**Entries shown**
※
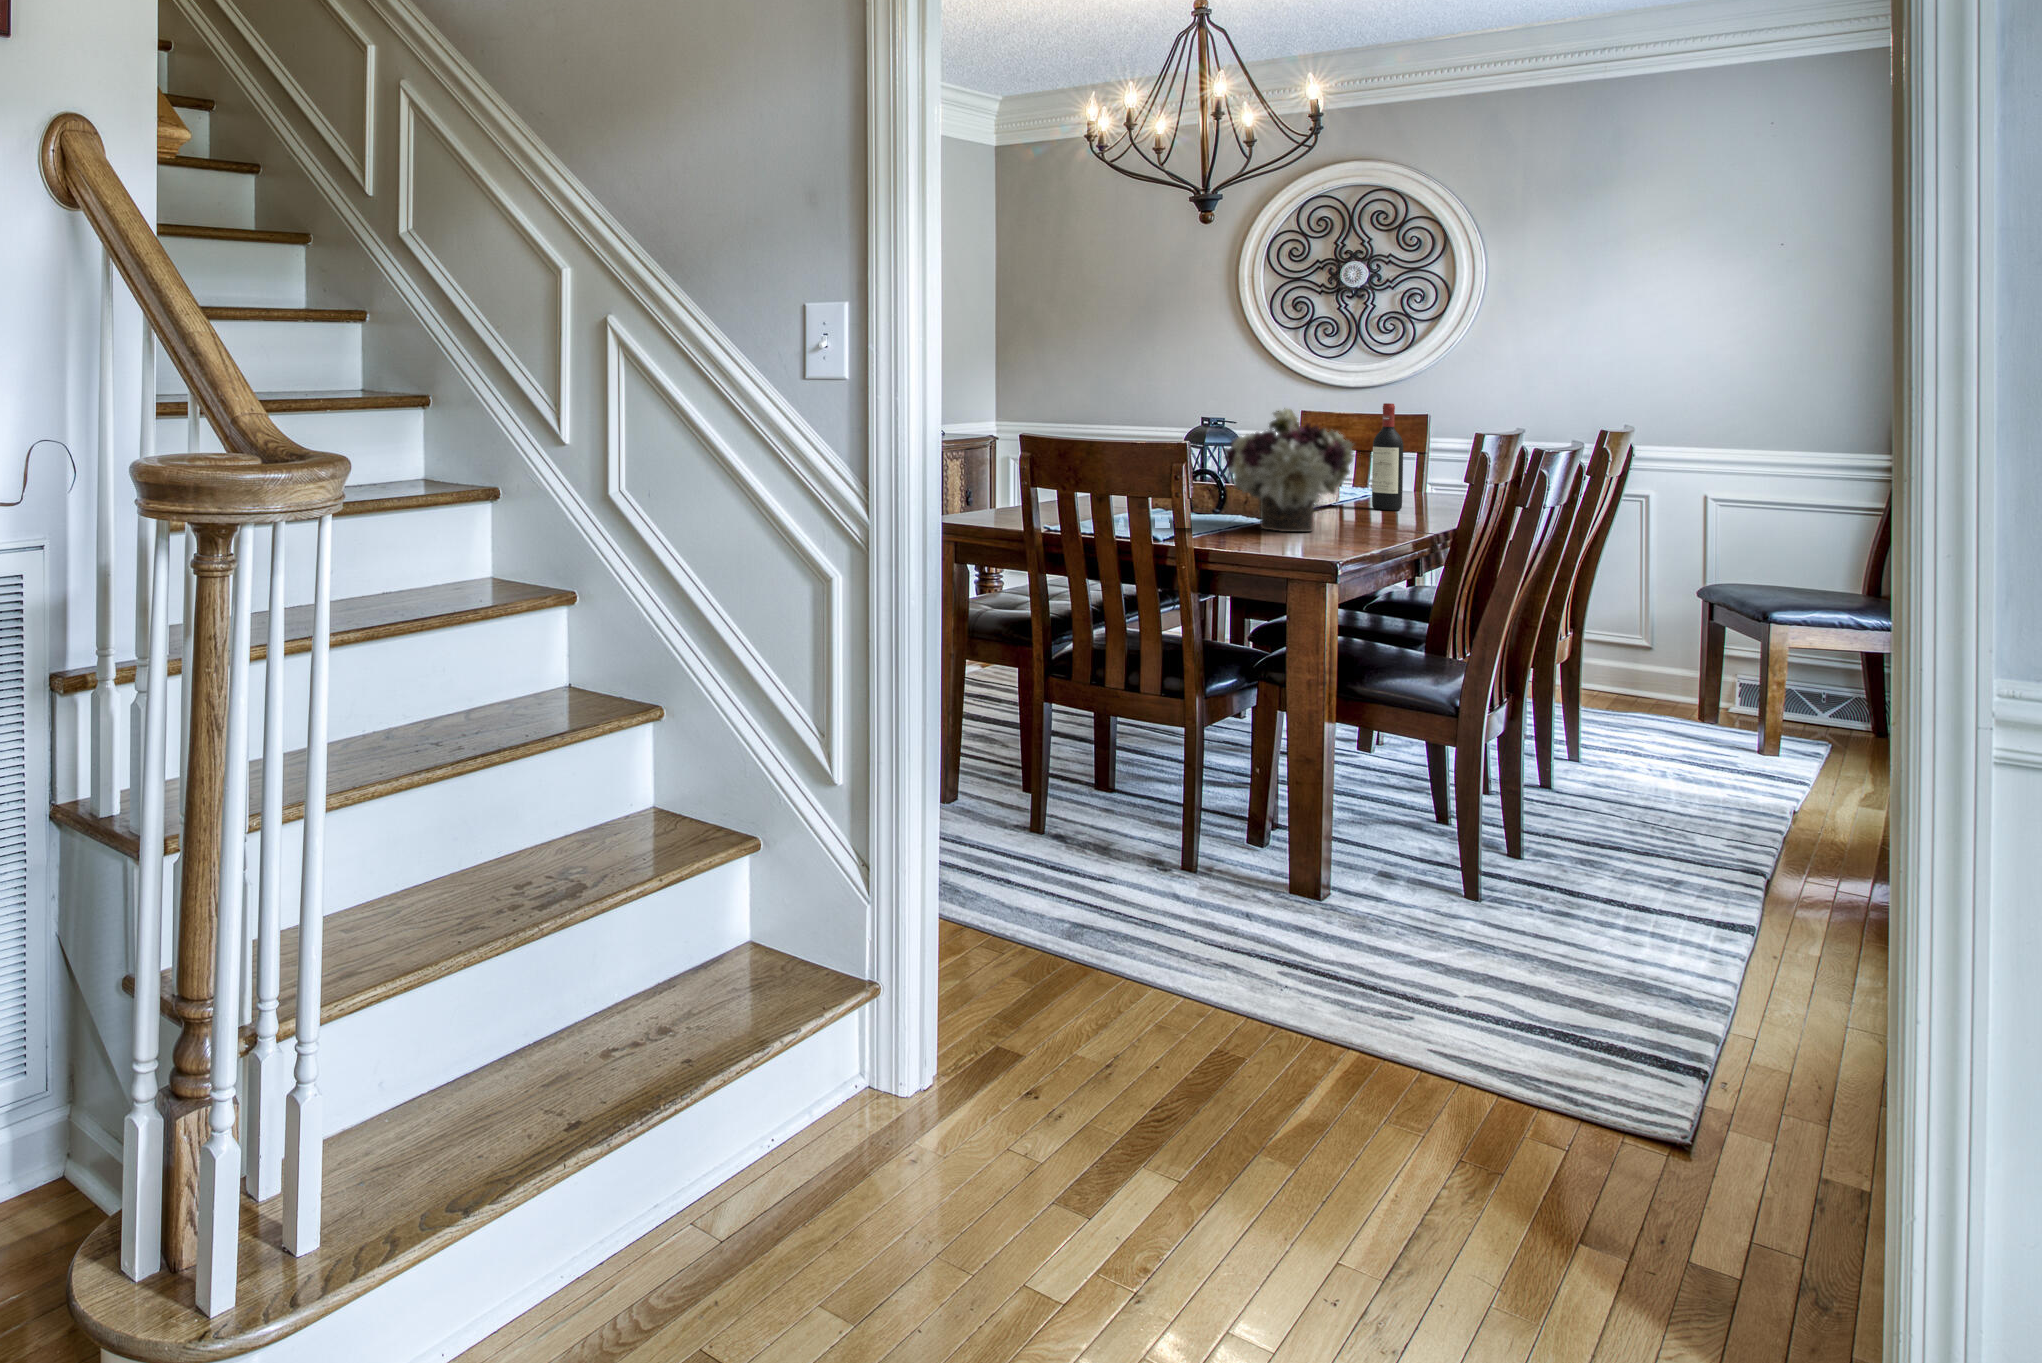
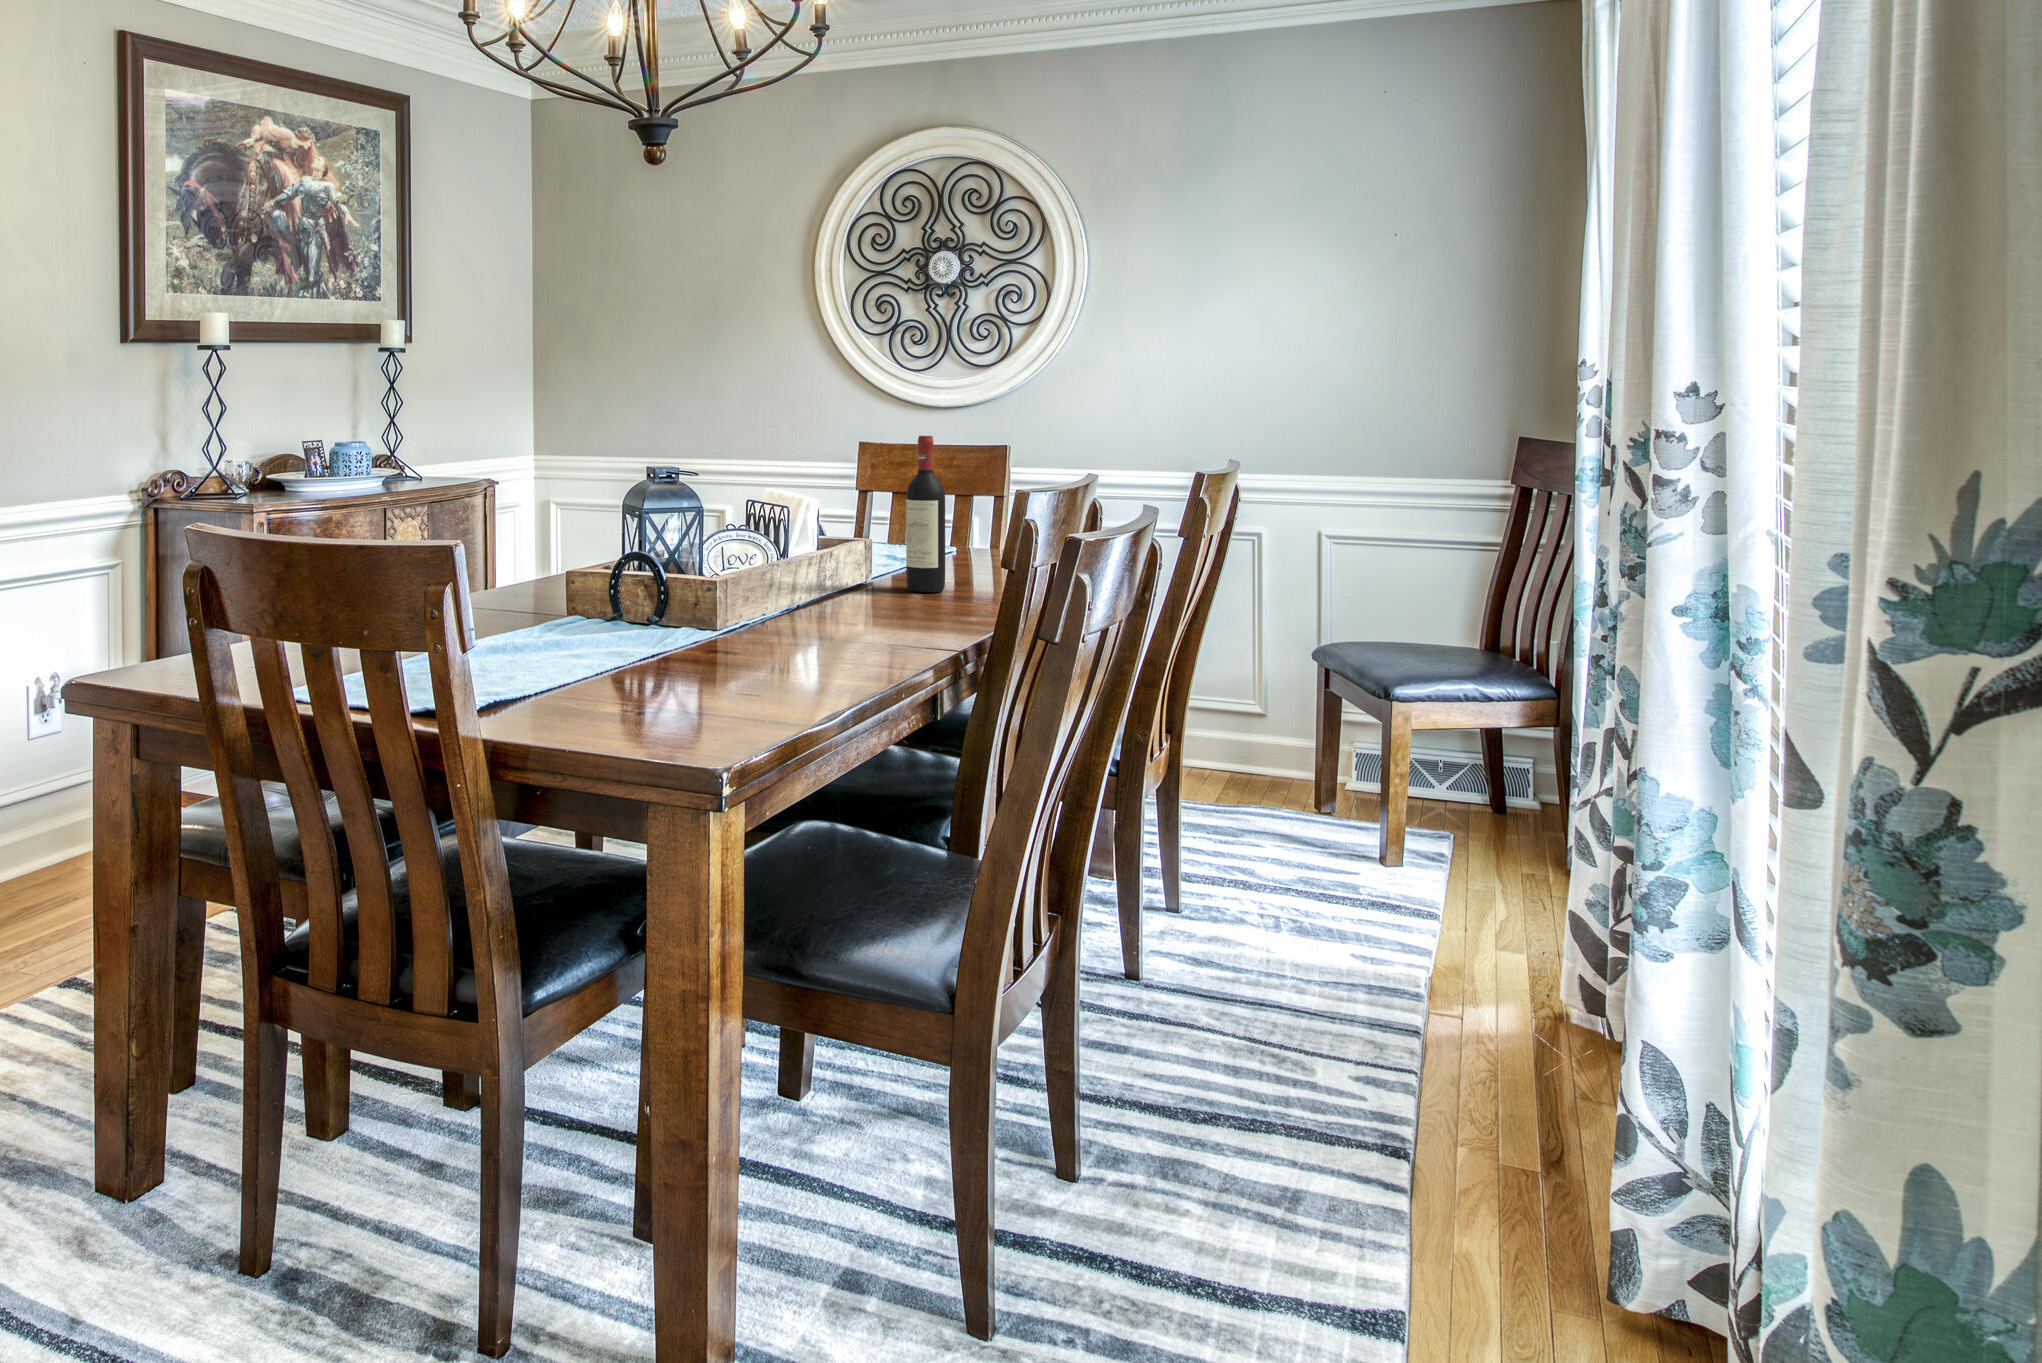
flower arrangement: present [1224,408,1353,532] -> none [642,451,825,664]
※
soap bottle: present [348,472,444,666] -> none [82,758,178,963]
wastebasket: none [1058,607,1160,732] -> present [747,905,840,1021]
※
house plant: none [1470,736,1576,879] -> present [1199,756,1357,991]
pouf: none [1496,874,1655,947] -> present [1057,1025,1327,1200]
※
**Problem description**
Output should match, line for line, the stretch of the material above from the line holding "house plant: none" through the line holding "pouf: none [1496,874,1655,947]".

**Final answer**
house plant: none [1470,736,1576,879] -> present [1199,756,1357,991]
pouf: none [1496,874,1655,947] -> present [1057,1025,1327,1200]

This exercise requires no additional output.